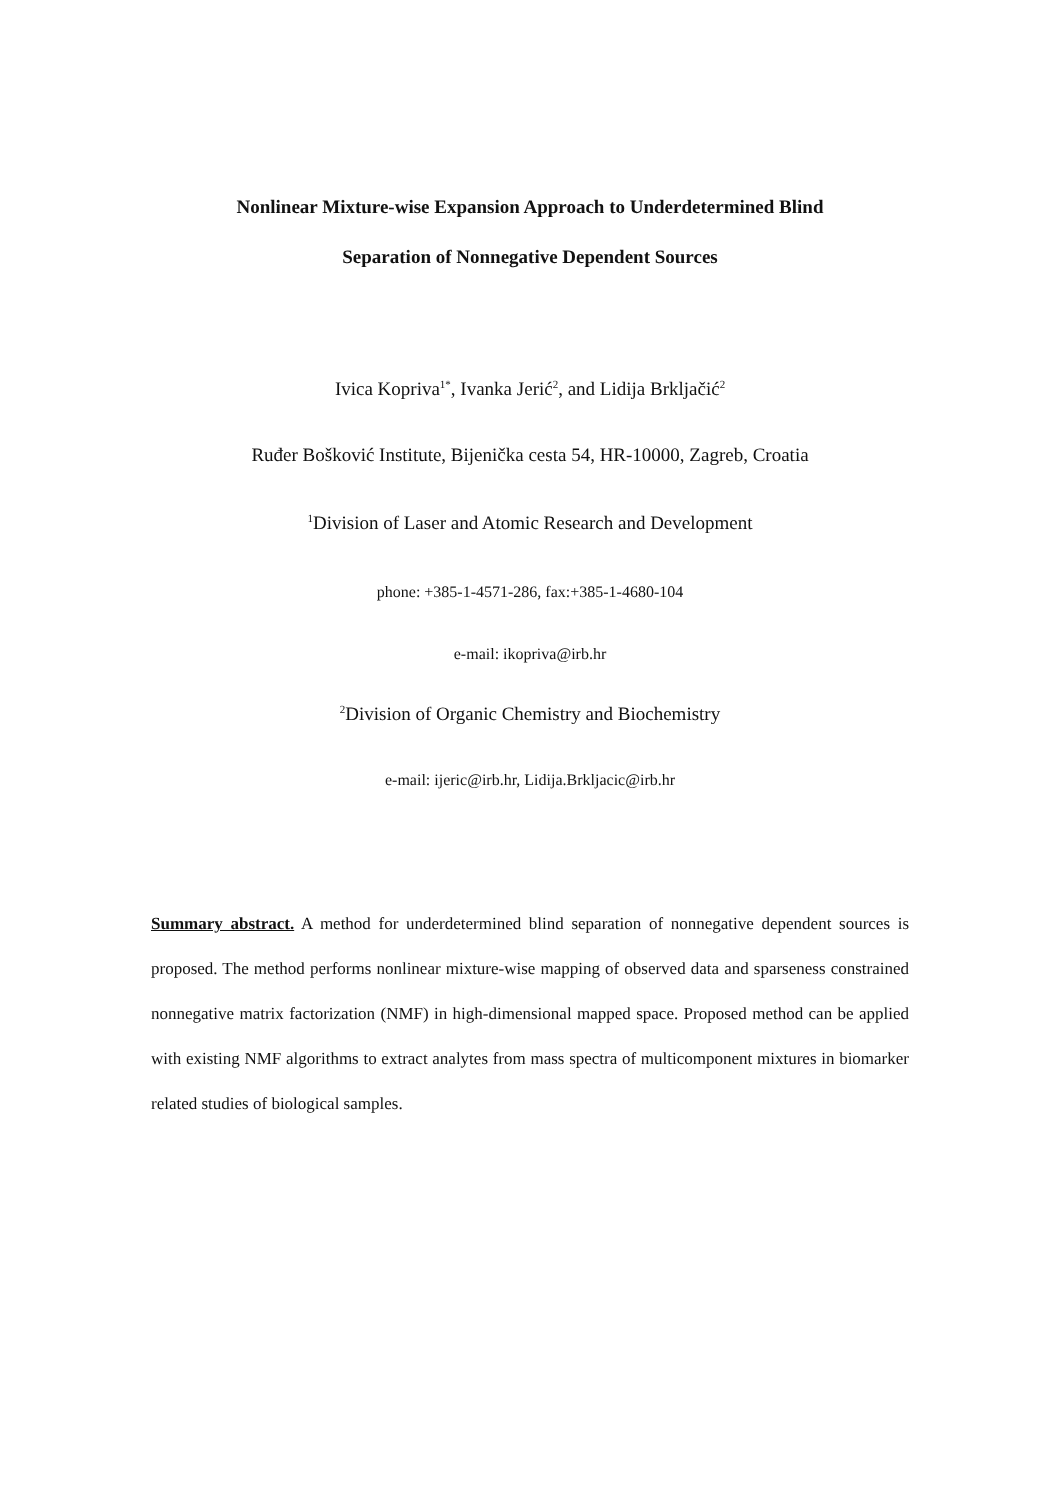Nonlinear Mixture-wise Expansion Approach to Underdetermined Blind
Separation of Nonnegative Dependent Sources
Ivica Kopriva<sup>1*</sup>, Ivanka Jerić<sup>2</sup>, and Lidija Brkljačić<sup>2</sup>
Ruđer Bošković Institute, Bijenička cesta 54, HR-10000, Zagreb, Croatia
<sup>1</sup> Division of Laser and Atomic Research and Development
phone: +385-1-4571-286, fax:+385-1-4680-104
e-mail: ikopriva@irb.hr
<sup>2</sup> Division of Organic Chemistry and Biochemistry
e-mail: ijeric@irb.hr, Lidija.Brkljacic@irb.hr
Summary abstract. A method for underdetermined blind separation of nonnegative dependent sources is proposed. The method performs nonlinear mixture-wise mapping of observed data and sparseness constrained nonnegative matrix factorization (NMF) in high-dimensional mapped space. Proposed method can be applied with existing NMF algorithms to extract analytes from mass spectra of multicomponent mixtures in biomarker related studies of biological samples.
_ _ _ _ _ _ _
▶ [Exercise description]: Needed here is a verbatim copy of the data from the first line through the line with "e-mail: ijeric@irb.hr, Lidija.Brkljacic@irb.hr", without pictures.

▶ [Task solution]:
Nonlinear Mixture-wise Expansion Approach to Underdetermined Blind
Separation of Nonnegative Dependent Sources
Ivica Kopriva<sup>1*</sup>, Ivanka Jerić<sup>2</sup>, and Lidija Brkljačić<sup>2</sup>
Ruđer Bošković Institute, Bijenička cesta 54, HR-10000, Zagreb, Croatia
<sup>1</sup> Division of Laser and Atomic Research and Development
phone: +385-1-4571-286, fax:+385-1-4680-104
e-mail: ikopriva@irb.hr
<sup>2</sup> Division of Organic Chemistry and Biochemistry
e-mail: ijeric@irb.hr, Lidija.Brkljacic@irb.hr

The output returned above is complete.